Extract every line of the rows, without any change, from the first line through the line that contains "業者の方に頼む前に！窓用エアコンの簡単な掃除をする習".

········

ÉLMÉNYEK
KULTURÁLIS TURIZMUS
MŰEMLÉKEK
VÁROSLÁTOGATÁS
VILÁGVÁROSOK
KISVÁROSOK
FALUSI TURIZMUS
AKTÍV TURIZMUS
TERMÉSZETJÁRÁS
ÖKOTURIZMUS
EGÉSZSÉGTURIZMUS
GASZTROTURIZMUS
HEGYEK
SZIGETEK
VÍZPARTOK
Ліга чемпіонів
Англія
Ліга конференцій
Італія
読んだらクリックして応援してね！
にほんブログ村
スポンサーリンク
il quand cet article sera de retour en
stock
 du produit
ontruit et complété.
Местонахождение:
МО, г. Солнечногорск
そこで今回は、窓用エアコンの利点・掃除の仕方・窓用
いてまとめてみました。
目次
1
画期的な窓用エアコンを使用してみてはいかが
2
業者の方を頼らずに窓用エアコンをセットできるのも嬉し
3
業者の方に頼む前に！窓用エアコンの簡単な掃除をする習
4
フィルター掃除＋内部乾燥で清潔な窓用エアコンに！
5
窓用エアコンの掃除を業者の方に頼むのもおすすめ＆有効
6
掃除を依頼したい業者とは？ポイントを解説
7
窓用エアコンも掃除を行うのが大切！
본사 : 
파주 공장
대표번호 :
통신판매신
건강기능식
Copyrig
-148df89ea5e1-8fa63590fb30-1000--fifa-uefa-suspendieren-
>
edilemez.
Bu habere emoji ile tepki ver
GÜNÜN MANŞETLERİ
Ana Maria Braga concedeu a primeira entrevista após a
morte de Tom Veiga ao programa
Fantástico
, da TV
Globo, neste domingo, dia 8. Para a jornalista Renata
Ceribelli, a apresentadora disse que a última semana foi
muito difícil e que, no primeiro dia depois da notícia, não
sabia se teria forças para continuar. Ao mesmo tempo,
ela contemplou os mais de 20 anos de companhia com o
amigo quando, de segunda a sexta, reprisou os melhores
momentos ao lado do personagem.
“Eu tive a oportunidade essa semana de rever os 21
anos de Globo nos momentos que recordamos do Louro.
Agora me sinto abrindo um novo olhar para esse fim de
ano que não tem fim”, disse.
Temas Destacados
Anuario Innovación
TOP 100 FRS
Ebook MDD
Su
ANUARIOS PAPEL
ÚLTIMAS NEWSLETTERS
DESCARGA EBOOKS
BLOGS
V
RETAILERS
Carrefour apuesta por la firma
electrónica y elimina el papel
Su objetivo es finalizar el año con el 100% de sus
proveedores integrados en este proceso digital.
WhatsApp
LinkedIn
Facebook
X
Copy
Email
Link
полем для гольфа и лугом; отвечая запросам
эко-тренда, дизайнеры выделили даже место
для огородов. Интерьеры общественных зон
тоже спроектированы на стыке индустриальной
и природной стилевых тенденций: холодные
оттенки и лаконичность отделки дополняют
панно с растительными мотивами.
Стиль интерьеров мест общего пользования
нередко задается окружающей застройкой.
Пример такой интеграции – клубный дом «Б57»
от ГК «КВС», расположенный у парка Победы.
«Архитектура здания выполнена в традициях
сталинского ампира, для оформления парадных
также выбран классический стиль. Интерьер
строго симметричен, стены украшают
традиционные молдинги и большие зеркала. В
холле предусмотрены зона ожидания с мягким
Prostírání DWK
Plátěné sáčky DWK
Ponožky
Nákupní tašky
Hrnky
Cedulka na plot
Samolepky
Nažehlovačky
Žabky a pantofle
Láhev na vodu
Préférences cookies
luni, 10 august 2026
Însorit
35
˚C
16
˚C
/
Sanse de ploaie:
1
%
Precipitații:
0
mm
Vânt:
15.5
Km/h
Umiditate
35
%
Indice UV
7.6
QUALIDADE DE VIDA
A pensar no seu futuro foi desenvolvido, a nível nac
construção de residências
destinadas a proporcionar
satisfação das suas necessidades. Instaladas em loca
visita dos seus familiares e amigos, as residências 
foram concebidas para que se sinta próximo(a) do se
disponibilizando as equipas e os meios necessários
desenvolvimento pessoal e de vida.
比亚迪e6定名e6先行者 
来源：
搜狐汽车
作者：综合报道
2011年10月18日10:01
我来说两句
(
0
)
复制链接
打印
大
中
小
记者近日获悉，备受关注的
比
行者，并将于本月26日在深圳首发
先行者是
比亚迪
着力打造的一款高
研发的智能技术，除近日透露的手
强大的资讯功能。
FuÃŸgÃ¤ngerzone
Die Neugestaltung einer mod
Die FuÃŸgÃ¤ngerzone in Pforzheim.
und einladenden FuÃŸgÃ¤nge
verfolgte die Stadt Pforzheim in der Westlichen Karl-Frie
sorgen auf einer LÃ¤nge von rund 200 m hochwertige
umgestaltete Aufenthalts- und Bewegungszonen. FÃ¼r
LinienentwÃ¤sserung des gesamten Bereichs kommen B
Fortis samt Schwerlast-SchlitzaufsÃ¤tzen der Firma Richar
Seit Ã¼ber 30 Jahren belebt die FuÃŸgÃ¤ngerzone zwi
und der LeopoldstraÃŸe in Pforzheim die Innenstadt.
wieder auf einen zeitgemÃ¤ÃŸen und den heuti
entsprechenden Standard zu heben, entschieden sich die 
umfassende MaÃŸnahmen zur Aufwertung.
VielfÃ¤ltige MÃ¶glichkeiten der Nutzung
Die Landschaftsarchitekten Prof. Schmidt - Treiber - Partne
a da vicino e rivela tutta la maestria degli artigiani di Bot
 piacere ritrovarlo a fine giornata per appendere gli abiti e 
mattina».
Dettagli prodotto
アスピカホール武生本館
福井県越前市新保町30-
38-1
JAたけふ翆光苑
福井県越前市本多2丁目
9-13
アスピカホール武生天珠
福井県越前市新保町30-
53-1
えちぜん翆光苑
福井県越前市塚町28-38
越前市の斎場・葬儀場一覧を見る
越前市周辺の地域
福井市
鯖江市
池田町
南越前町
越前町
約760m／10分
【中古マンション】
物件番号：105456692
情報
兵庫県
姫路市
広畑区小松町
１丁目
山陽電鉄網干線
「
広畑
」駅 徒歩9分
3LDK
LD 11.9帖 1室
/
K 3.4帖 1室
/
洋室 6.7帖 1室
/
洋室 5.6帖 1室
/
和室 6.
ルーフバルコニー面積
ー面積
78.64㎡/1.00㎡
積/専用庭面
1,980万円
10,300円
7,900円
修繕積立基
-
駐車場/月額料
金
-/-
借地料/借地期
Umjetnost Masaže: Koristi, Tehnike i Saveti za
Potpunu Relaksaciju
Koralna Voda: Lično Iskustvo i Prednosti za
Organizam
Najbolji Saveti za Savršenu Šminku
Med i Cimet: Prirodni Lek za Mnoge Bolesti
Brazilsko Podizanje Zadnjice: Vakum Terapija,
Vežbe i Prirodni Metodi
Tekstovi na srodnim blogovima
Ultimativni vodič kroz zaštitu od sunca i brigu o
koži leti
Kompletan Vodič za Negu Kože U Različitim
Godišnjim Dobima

········

Written reply:
ÉLMÉNYEK
KULTURÁLIS TURIZMUS
MŰEMLÉKEK
VÁROSLÁTOGATÁS
VILÁGVÁROSOK
KISVÁROSOK
FALUSI TURIZMUS
AKTÍV TURIZMUS
TERMÉSZETJÁRÁS
ÖKOTURIZMUS
EGÉSZSÉGTURIZMUS
GASZTROTURIZMUS
HEGYEK
SZIGETEK
VÍZPARTOK
Ліга чемпіонів
Англія
Ліга конференцій
Італія
読んだらクリックして応援してね！
にほんブログ村
スポンサーリンク
il quand cet article sera de retour en
stock
 du produit
ontruit et complété.
Местонахождение:
МО, г. Солнечногорск
そこで今回は、窓用エアコンの利点・掃除の仕方・窓用
いてまとめてみました。
目次
1
画期的な窓用エアコンを使用してみてはいかが
2
業者の方を頼らずに窓用エアコンをセットできるのも嬉し
3
業者の方に頼む前に！窓用エアコンの簡単な掃除をする習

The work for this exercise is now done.